━━━ EXCERPTED DATA ━━━
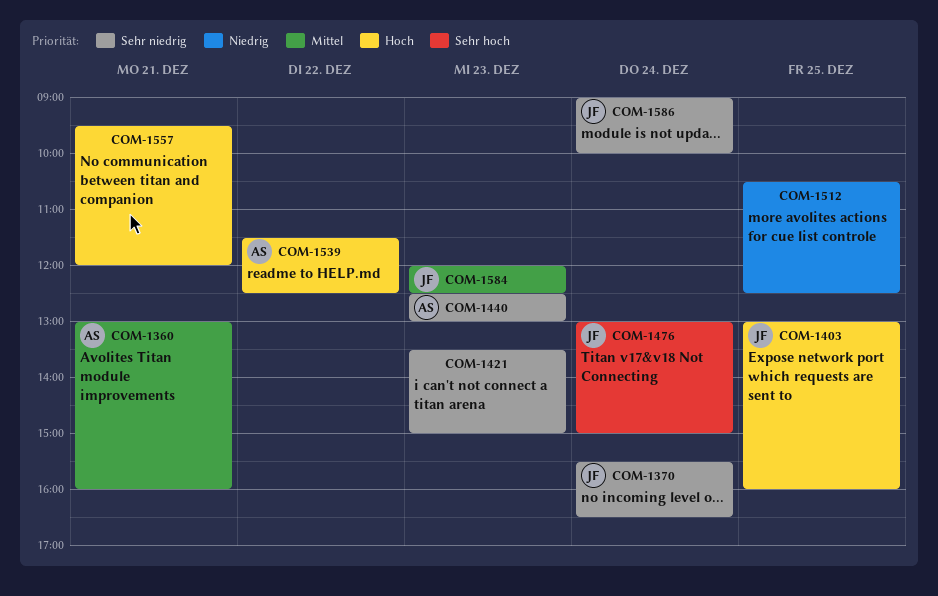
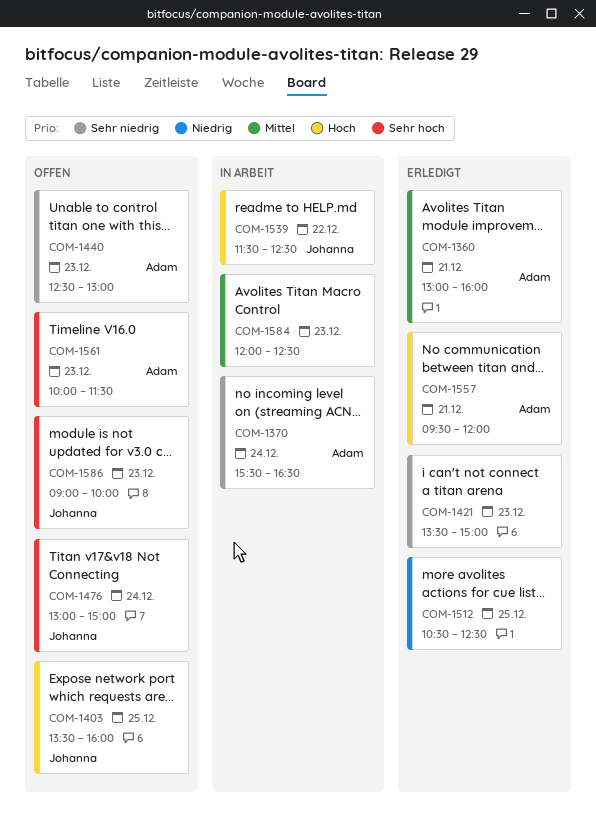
COM-1370, owner: Johanna -> Adam
COM-1403, begins: 13:00 -> 13:30
COM-1539, owner: Adam -> Johanna
COM-1557, owner: none -> Adam
COM-1561: none -> present
COM-1584, owner: Johanna -> none
COM-1586, priority: Sehr niedrig -> Sehr hoch
COM-1586, day: Dec 24 -> Dec 23

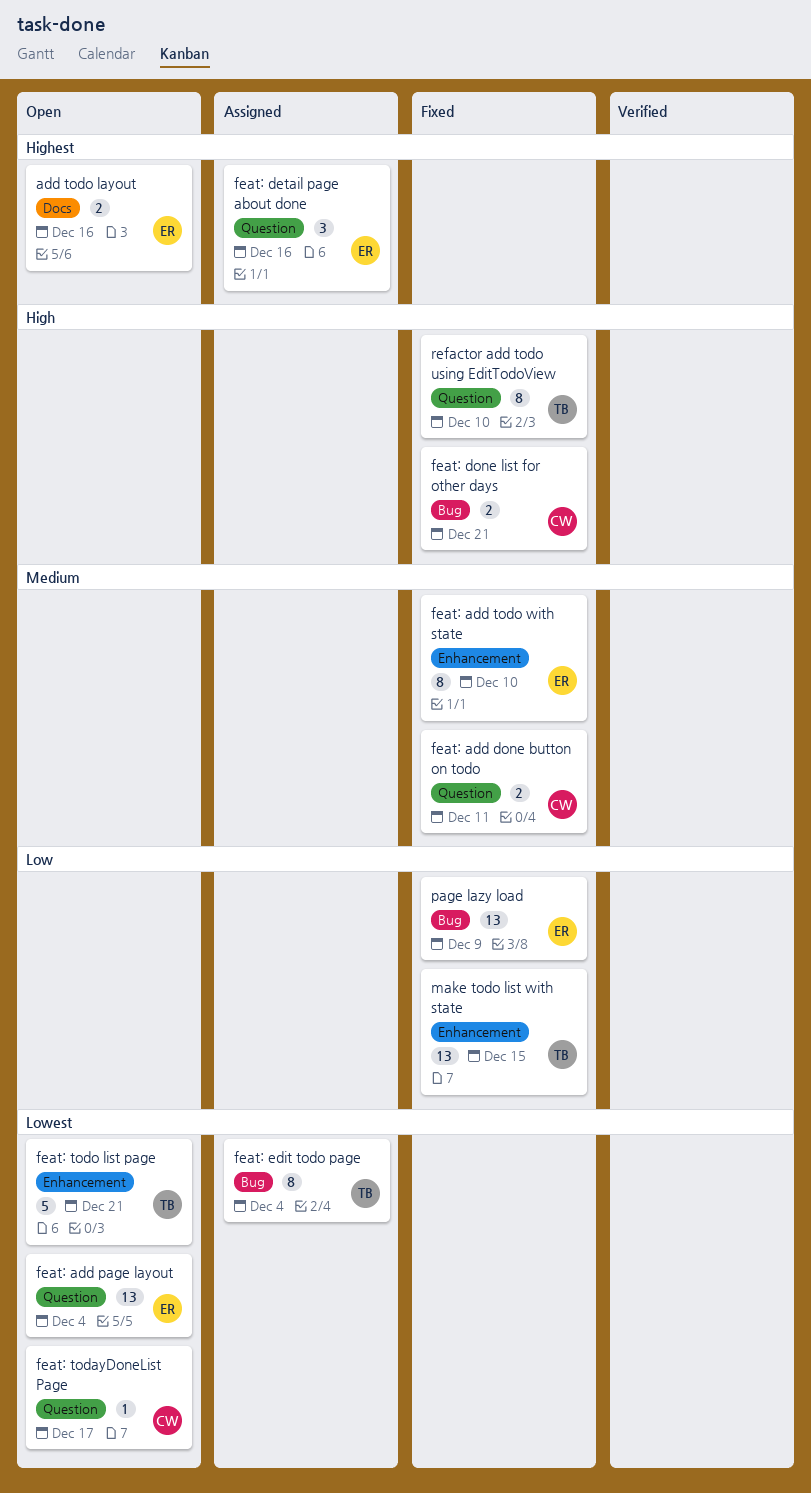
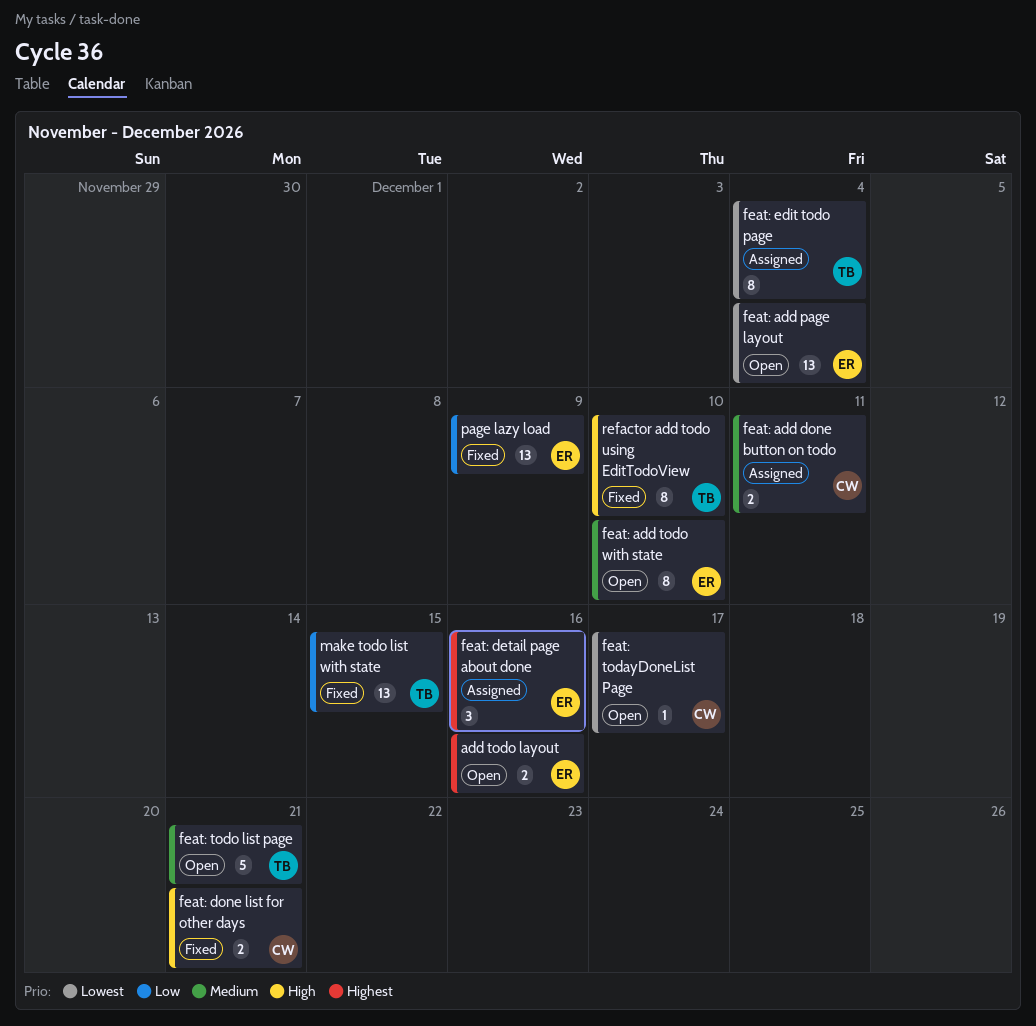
feat: add done button on todo, status: Fixed -> Assigned
feat: add todo with state, status: Fixed -> Open
feat: todo list page, priority: Lowest -> Medium

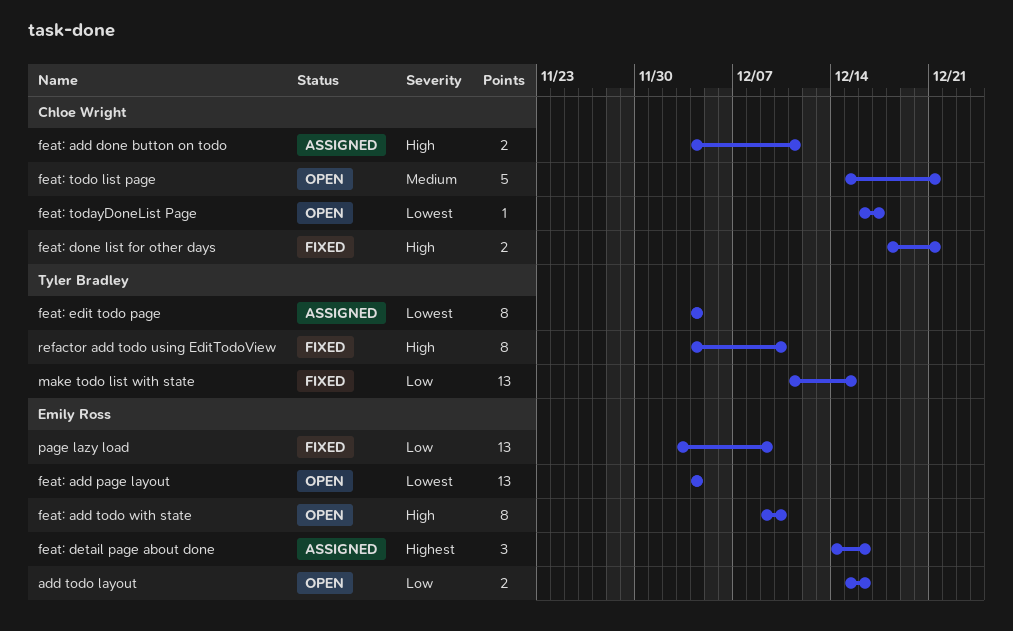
add todo layout, priority: Highest -> Low
feat: add done button on todo, priority: Medium -> High
feat: add todo with state, priority: Medium -> High
feat: todo list page, owner: Tyler Bradley -> Chloe Wright

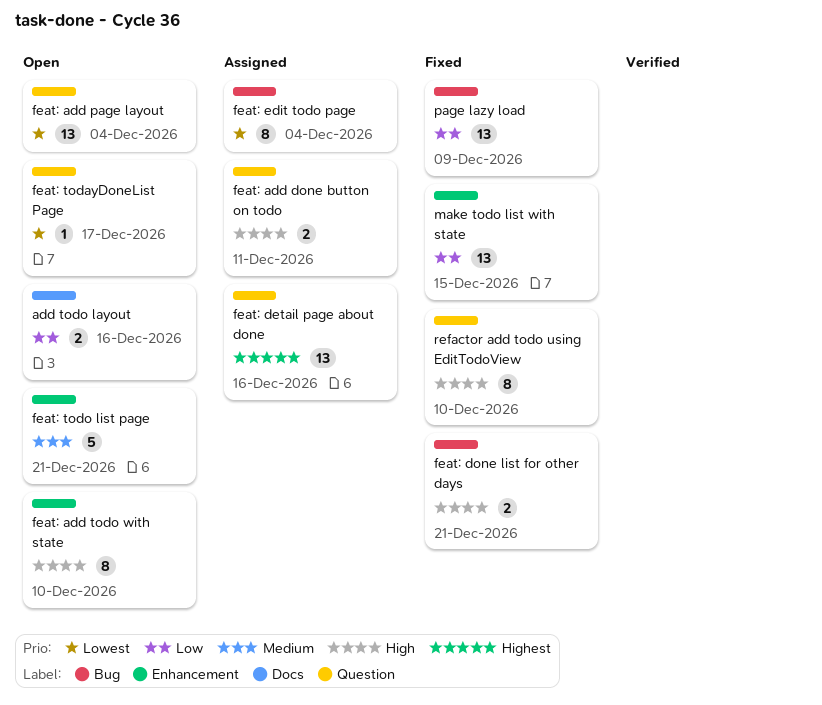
feat: detail page about done, estimate: 3 -> 13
━━━
=== TO-DO ITEM ===
The lines to show are those in the data above that include "list".

=== EXERCISE ANSWER ===
feat: todo list page, priority: Lowest -> Medium
feat: todo list page, owner: Tyler Bradley -> Chloe Wright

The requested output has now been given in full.